Clinton's Wilderness Legacy
Air Date: Week of October 15, 1999
President Clinton's pledge to protect more than 40 million acres of roadless national forestland throughout the United States is drawing high praise from environmental groups and strong criticism from Congress. Living On Earth’s Jesse Wegman reports.
Transcript
CURWOOD: This is Living on Earth. I'm Steve Curwood.
CLINTON: From the beautiful stretch of the Alleghenies that we see here, to the old growth canyonlands of Tahoe National Forest, these areas represent some of the last, best unprotected wild lands anywhere in our nation.
CURWOOD: On October thirteenth, President Clinton pledged to protect many of the remaining large roadless areas in national forests, at least 40 million acres of land. While no details are being offered yet by the White House, such a move could effectively ban logging in these areas, and mark a big shift in national forest policy away from an emphasis on logging toward a greater focus on environmental values. Living on Earth's Jesse Wegman reports.
WEGMAN: President Clinton tried to strike a delicate political balance in announcing his new forest policy. He wanted to play up the drama of one of the largest single land preservation moves ever, while downplaying concerns that the action would harm the nation's timber industry.
CLINTON: We can easily adjust our federal timber program, but we can never replace what we might destroy if we don't protect these 40 million acres.
(Applause)
WEGMAN: The President said these forests make up less than one percent of the country's total timber land, and that their value as natural ecosystems outweighs their commercial value. But many members of Congress, particularly western Republicans, are infuriated with the President's action. They say it's a policy issue, which should have been presented to Congress, not done as an administrative move. In addition, says Senator Frank Murkowski, of Alaska, President Clinton doesn't even have the policy part right.
MURKOWSKI: If we're going to manage the forest by emotion, as opposed to sound science, which says that you manage the forest as a renewable resource, you know, clearly they're playing into the hands of preservationists who don't want to manage the forest in a multiple-use concept.

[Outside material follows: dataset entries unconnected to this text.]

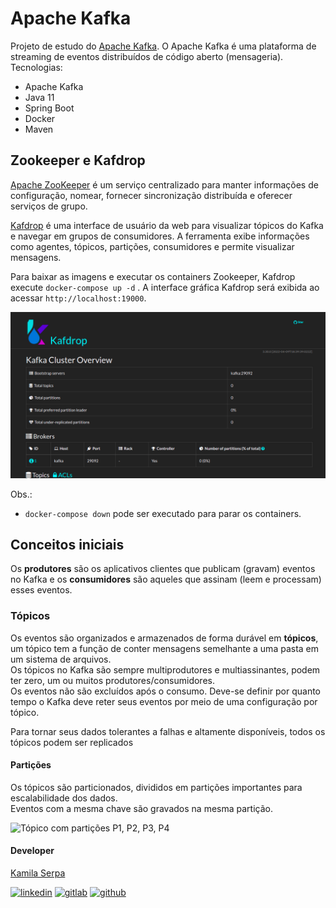 # Apache Kafka

Projeto de estudo do [Apache Kafka](http://kafka.apache.org). O Apache Kafka é uma plataforma de streaming de eventos distribuídos de código aberto (mensageria).
Tecnologias:
 - Apache Kafka
 - Java 11
 - Spring Boot
 - Docker
 - Maven


## Zookeeper e Kafdrop

[Apache ZooKeeper](http://zookeeper.apache.org/) é um serviço centralizado para manter informações de configuração, nomear, fornecer sincronização distribuída e oferecer serviços de grupo.

[Kafdrop](https://github.com/obsidiandynamics/kafdrop) é uma interface de usuário da web para visualizar tópicos do Kafka e navegar em grupos de consumidores. A ferramenta exibe informações como agentes, tópicos, partições, consumidores e permite visualizar mensagens.

Para baixar as imagens e executar os containers Zookeeper, Kafdrop execute `docker-compose up -d` .
A interface gráfica Kafdrop será exibida ao acessar `http://localhost:19000`.

![Kafdrop interface](_images/kafdrop.png)

Obs.:
 - `docker-compose down` pode ser executado para parar os containers.

## Conceitos iniciais

Os **produtores** são os aplicativos clientes que publicam (gravam) eventos no Kafka e os **consumidores** são aqueles que assinam (leem e processam) esses eventos.

### Tópicos
Os eventos são organizados e armazenados de forma durável em **tópicos**, um tópico tem a função de conter mensagens semelhante a uma pasta em um sistema de arquivos.<br>
Os tópicos no Kafka são sempre multiprodutores e multiassinantes, podem ter zero, um ou muitos produtores/consumidores.<br>
Os eventos não são excluídos após o consumo. Deve-se definir por quanto tempo o Kafka deve reter seus eventos por meio de uma configuração por tópico.

Para tornar seus dados tolerantes a falhas e altamente disponíveis, todos os tópicos podem ser replicados 

#### Partições
Os tópicos são particionados, divididos em partições importantes para escalabilidade dos dados.<br>
Eventos com a mesma chave são gravados na mesma partição.

![Tópico com partições P1, P2, P3, P4](https://kafka.apache.org/images/streams-and-tables-p1_p4.png)

#### Developer

[Kamila Serpa](https://kamilaserpa.github.io)

[1]: https://www.linkedin.com/in/kamila-serpa/
[2]: https://gitlab.com/java-kamila
[3]: https://github.com/kamilaserpa

[![linkedin](https://img.shields.io/badge/LinkedIn-0077B5?style=for-the-badge&logo=linkedin&logoColor=white)][1]
[![gitlab](https://img.shields.io/badge/GitLab-330F63?style=for-the-badge&logo=gitlab&logoColor=white)][2]
[![github](https://img.shields.io/badge/GitHub-100000?style=for-the-badge&logo=github&logoColor=white)][3]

WEGMAN: And Senator Murkowski suggests that the forest plan is blatantly political, part of an effort to shore up Vice President Gore's credibility on the environment. But politically-motivated or not, the announcement has been embraced by environmental groups nationwide. Julie Wormser of the Wilderness Society says it's an historic move.
WORMSER: Basically, he's done something as big as Teddy Roosevelt having established the national forests in the first place. You can no longer say that Clinton does not have an environmental legacy, because this is really enormous.
WEGMAN: Still, some activists are concerned about the fate of the nation's largest national forest, the Tongass, in Alaska. They fear that the Tongass, a rare temperate rainforest, will be used as a bargaining chip to mollify critics of the President's plan. For Living on Earth, I'm Jesse Wegman.